En d’autres termes, le consultant – ce métier émergent – contribue aux transformations qui traversent les organisations à tous les niveaux (managériale, fonctionnelle, opérationnelle, éthique…) dans une logique de réponse sociale et médico-sociale où s’affirment un recentrage sur la personne (parcours et projet de vie…), la personnalisation des prestations qui s’ensuit et le choix de l’inclusion sociale. Dans ce sens, il participe étroitement au développement de cette politique d’inclusion qui exige avant tout d’apporter, face au diagnostic des besoins et compétences sociales des personnes et à leur projet de vie, une diversité de solutions organisationnelles, déclinée à travers une offre de services lisible et efficiente. Cette conception suppose la mobilisation et la volonté collectives des corps social, politique et économique afin de repenser, notamment, les modes d’organisation permettant l’intégration des personnes les plus fragiles.

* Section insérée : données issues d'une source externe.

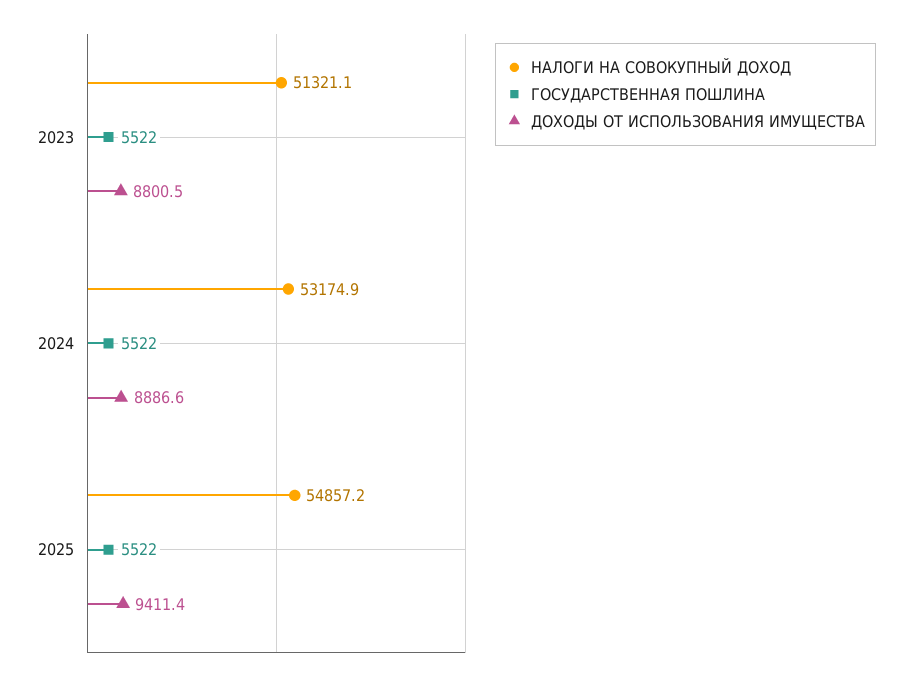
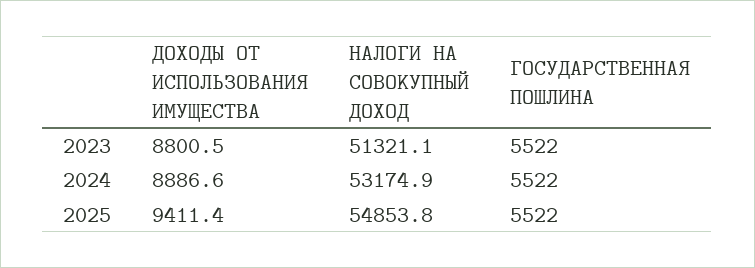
НАЛОГИ НА СОВОКУПНЫЙ ДОХОД, 2025: 54857.2 -> 54853.8

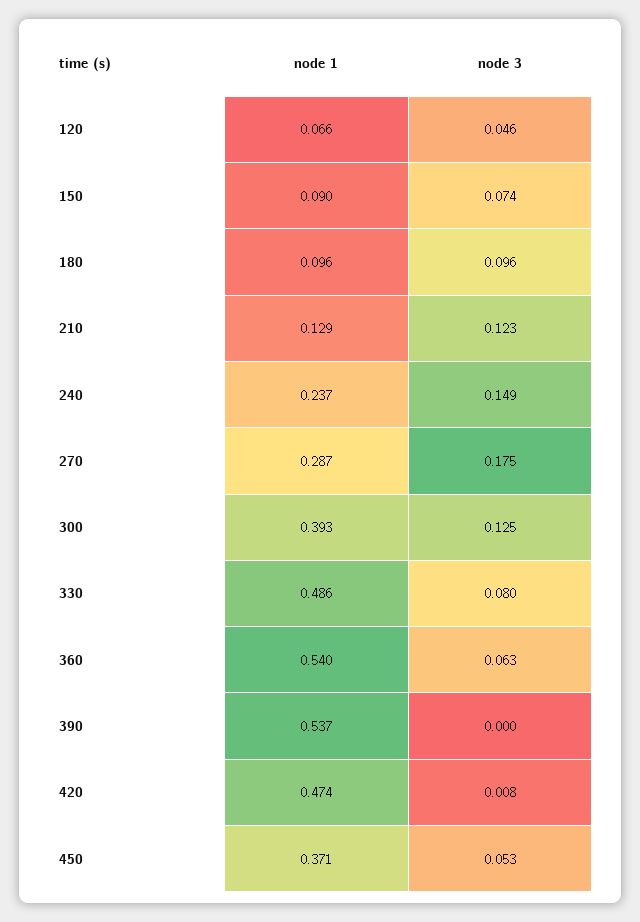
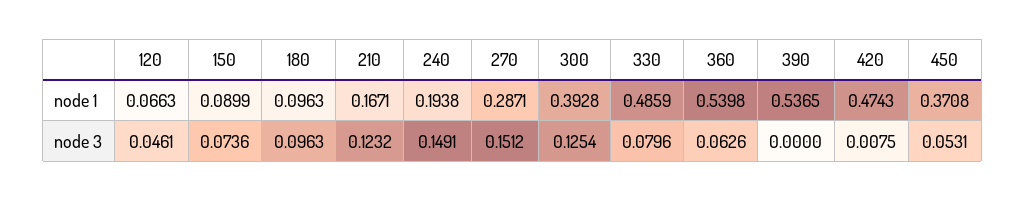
node 1, 210: 0.129 -> 0.1671
node 1, 240: 0.237 -> 0.1938
node 3, 270: 0.175 -> 0.1512

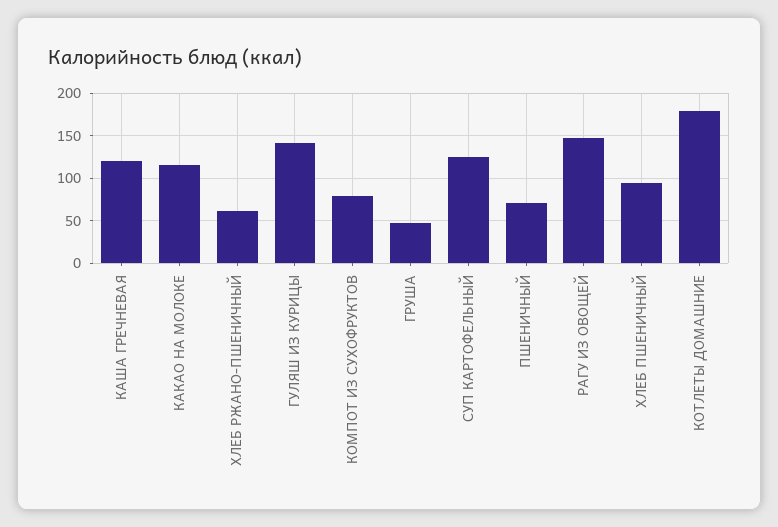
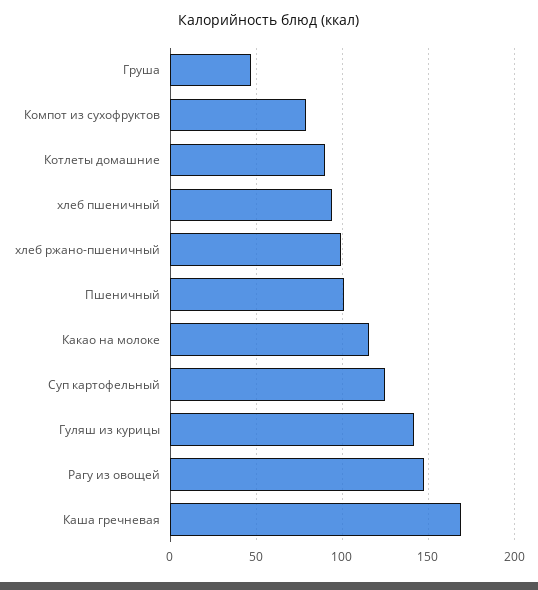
КАША ГРЕЧНЕВАЯ: 120 -> 170
ХЛЕБ РЖАНО-ПШЕНИЧНЫЙ: 60 -> 100
ПШЕНИЧНЫЙ: 70 -> 100
КОТЛЕТЫ ДОМАШНИЕ: 180 -> 90

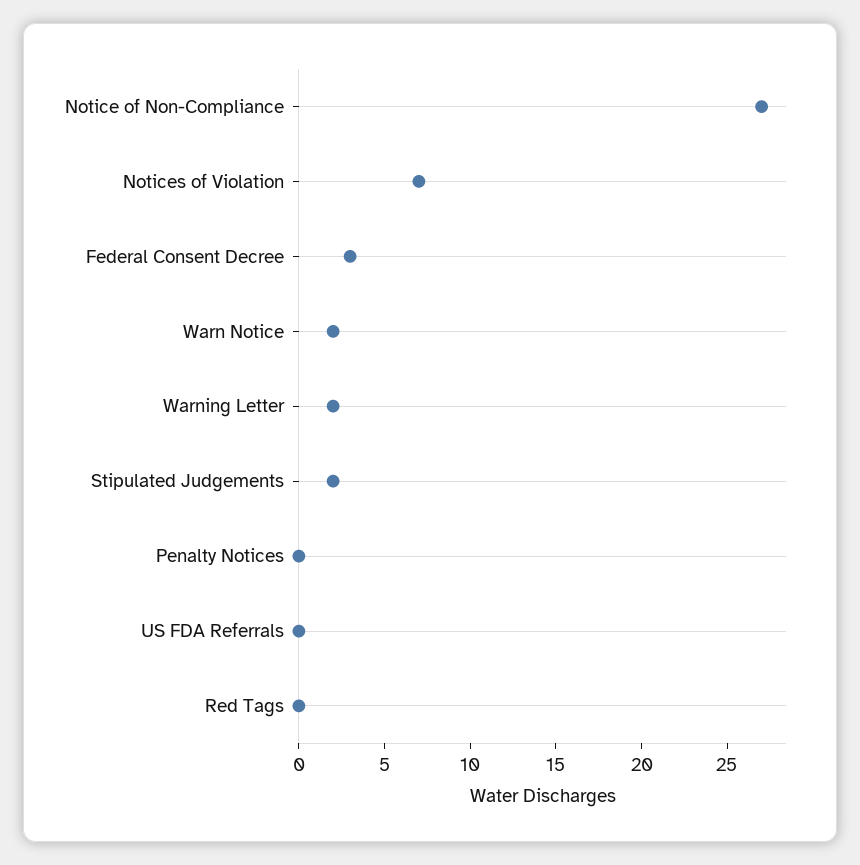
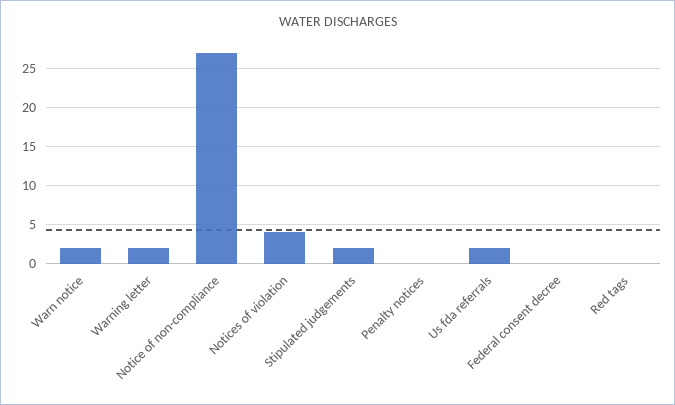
Notices of Violation: 7 -> 4
Federal Consent Decree: 3 -> 0
US FDA Referrals: 0 -> 2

Le métier de consultant fonde ainsi ses interventions sur une logique de reconnaissance de l’ensemble des parties prenantes de l’organisation et de promotion des droits des personnes. Dans ce sens, il porte une attention toute particulière aux personnes en difficultés de tous ordres et affirme ainsi sa volonté de favoriser l’évolution de leurs place et parcours, souvent mis en difficulté par le fonctionnement et les évolutions de notre société. Il demeure ainsi guidé par la nécessité de permettre aux organisations des formes de ré-ingénierie[1] acceptables par tous et mobilisant l’ensemble des acteurs partie prenante.
AKIM GUELLIL – 23-7-2020
[1] Selon M. Hammer et J. Champy (Le reengineering, Paris, Dunod, 2000), la ré-ingénierie consiste à re-conceptualiser une organisation et ses processus afin d’en construire le fonctionnement vers une efficience globale, qu’il s’agisse de la qualité de ses produits, de son processus de production, de sa communication, de sa distribution, etc. L’invention est une révolution – la fameuse destruction créatrice – et non pas le prolongement d’un modèle ; ce qui suppose une rupture conceptuelle et cognitive avec les modèles antérieurs.